Rakiah Grende runs through a drill during practice on Jan. 18, 2018. Greg Lindstrom | Flathead Beacon

On April 20, members of the Bigfork girls basketball team gathered at the adjacent middle school for the team’s end-of-the-year banquet. The team’s season had ended a month earlier under the guidance of assistant Cortnee Gunlock, who took over when all three Grendes immediately left the team in the wake of Rakiah’s diagnosis.

Bigfork Activities Director Dave Creamer was in the crowd that day when Rakiah Grende, 30 pounds lighter, bald from the chemotherapy and less than a month out of surgery, surprised everyone and walked through the door.

“It wasn’t like people started sniffling,” Creamer said. “There was this audible sob by about 60 or 70 people, kids and adults, when they saw her come in … They just spent 10 minutes hugging each other.”

Rakiah’s road back to recovery was incredibly grueling, but she tackled it with a tenacity that didn’t surprise her parents.

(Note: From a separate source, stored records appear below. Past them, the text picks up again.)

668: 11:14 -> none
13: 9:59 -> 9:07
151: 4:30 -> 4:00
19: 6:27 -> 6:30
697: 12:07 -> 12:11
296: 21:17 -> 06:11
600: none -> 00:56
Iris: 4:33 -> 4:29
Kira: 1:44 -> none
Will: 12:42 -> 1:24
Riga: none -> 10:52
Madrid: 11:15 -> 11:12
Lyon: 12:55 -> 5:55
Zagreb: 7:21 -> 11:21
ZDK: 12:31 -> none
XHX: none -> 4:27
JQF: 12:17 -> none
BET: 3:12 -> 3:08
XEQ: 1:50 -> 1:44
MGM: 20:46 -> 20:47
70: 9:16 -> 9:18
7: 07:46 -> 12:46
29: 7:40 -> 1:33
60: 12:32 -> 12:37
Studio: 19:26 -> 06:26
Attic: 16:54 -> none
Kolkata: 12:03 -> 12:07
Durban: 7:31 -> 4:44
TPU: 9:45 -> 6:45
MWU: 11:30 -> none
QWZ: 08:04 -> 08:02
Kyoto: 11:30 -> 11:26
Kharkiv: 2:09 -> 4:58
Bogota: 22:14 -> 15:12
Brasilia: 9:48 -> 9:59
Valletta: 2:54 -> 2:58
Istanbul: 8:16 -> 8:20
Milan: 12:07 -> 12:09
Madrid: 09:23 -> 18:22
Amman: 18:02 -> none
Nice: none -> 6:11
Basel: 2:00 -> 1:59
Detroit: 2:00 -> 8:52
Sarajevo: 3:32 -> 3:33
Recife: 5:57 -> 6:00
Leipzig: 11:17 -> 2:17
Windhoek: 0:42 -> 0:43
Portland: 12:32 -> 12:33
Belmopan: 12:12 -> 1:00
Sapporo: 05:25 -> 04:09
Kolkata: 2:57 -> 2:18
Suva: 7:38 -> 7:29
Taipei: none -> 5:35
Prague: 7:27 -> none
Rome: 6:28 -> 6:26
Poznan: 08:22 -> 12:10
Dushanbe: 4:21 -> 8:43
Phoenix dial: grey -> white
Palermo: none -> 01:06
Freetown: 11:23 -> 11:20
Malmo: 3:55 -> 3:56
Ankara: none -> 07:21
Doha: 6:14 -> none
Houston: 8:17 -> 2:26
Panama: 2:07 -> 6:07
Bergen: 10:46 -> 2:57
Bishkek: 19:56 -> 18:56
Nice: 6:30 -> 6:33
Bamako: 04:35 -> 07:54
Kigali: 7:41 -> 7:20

“She’ll accept any challenge, whether it’s on the basketball court of if it’s cancer,” Jami said. “She’s a fighter.”

“It was tough to see someone as strong as she is for her age, mentally and physically, go through something like that,” Jason said. “But the doctors all said the same thing — it was a good thing she was in great shape and she’s strong mentally. She was able to handle everything that she went through.”

Rakiah says her return to full health came, fittingly, on the basketball court in Bigfork’s annual Battle in the Bay 3-on-3 tournament last July. She’s since come back to the Bigfork High School team and, in the Vals’ biggest game to date, was at her best, scoring 10 of Bigfork’s 11 points in overtime to help her team beat previously undefeated Florence 67-59 on Jan. 12.

And that’s to say nothing of the off-the-court boost the return of all three Grendes has given the team.

“They’re like part of our family,” senior Shae Anderson said. “It was really sad to see something like that happen to a teammate, but it pushed us to succeed and come together as a team and want to just keep going, not give up when that happens.”

The Vals have vanquished all of their District 7B opponents so far this season, including teams that rallied around Rakiah and her family a year ago. At last year’s District 7B tournament shortly after Rakiah’s diagnosis, players from other teams tagged themselves with RG23, Grende’s initials and uniform number, and spread the hashtag on social media. Care packages poured in from around the country, too, including from the Gonzaga men’s basketball team, Montana State University women’s team and countless local high schools.

As for competing again this year, while many of her teammates are thinking about the state tournament and a state championship, not an unrealistic goal for this Valkyries team, Rakiah’s goals are much smaller after going through an ordeal that she said made her “grow up pretty fast.”

“I just want to finish a season; that would be really nice,” Rakiah said. “Now I don’t have anything to worry about — nothing’s in the back of my mind — so I just want to play.”